Department of Molecular Genetics, Graduate School of Medical Sciences, Kumamoto University, 1-1-1 Honjo, Chuo-ku, Kumamoto 860-8556, Japan.
Department of Molecular Genetics, Graduate School of Medical Sciences, Kumamoto University, 1-1-1 Honjo, Chuo-ku, Kumamoto 860-8556, Japan; Core Research for Evolutional Science and Technology (CREST), Japan Science and Technology Agency, Chiyoda-ku, Tokyo 102-0075, Japan.
Trends Endocrinol Metab. 2014 May;25(5):245-54. doi: 10.1016/j.tem.2014.03.012. Epub 2014 Apr 17.
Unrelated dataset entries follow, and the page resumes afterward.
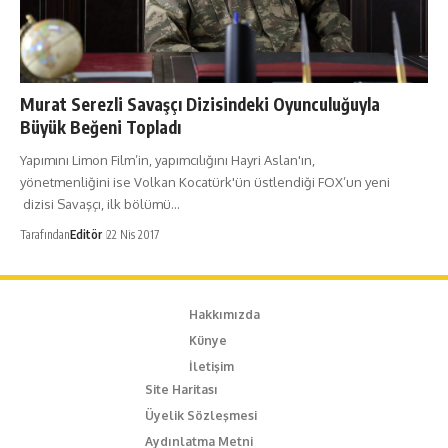
Murat Serezli Savaşçı Dizisindeki Oyunculuğuyla
Büyük Beğeni Topladı
Yapımını Limon Film​’in, yapımcılığını Hayri Aslan'ın,
yönetmenliğini ise Volkan Kocatürk'ün üstlendiği FOX’un yeni
dizisi Savaşçı, ilk bölümü…
Tarafından
Editör
22 Nis 2017
Hakkımızda
Künye
İletişim
Site Haritası
Üyelik Sözleşmesi
Aydınlatma Metni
Stresses based on aging and lifestyle can cause tissue damage. Repair of damage by tissue remodeling is often meditated by communications between parenchymal and stromal cells via cell-cell contact or humoral factors. However, loss of tissue homeostasis leads to chronic inflammation and pathological tissue remodeling. Angiopoietin-like protein 2 (ANGPTL2) maintains tissue homeostasis by promoting adaptive inflammation and subsequent tissue reconstruction, whereas excess ANGPTL2 activation induced by prolonged stress promotes breakdown of tissue homeostasis due to chronic inflammation and irreversible tissue remodeling, promoting development of various metabolic diseases. Thus, it is important to define how ANGPTL2 signaling is regulated in order to understand mechanisms underlying disease development. Here, we focus on ANGPTL2 function in physiology and pathophysiology.
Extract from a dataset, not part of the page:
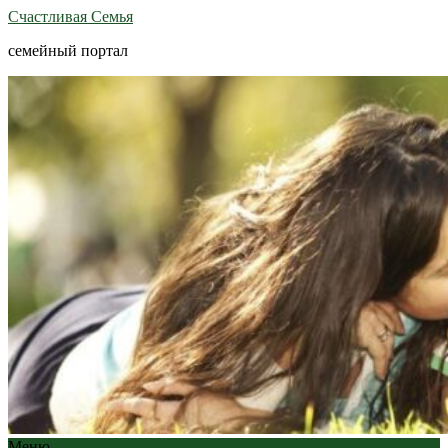
Счастливая Семья
семейный портал
Меню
基于衰老和生活方式的压力会导致组织损伤。组织重塑通过实质细胞和基质细胞之间的细胞-细胞接触或体液因子的通讯来修复损伤。然而,组织内稳态的丧失会导致慢性炎症和病理性组织重塑。血管生成素样蛋白 2(ANGPTL2)通过促进适应性炎症和随后的组织重建来维持组织内稳态,而长期应激引起的过量 ANGPTL2 激活会导致慢性炎症和不可逆的组织重塑引起的组织内稳态破坏,促进各种代谢疾病的发展。因此,重要的是要确定 ANGPTL2 信号如何受到调节,以便了解疾病发展的机制。在这里,我们专注于 ANGPTL2 在生理和病理生理学中的功能。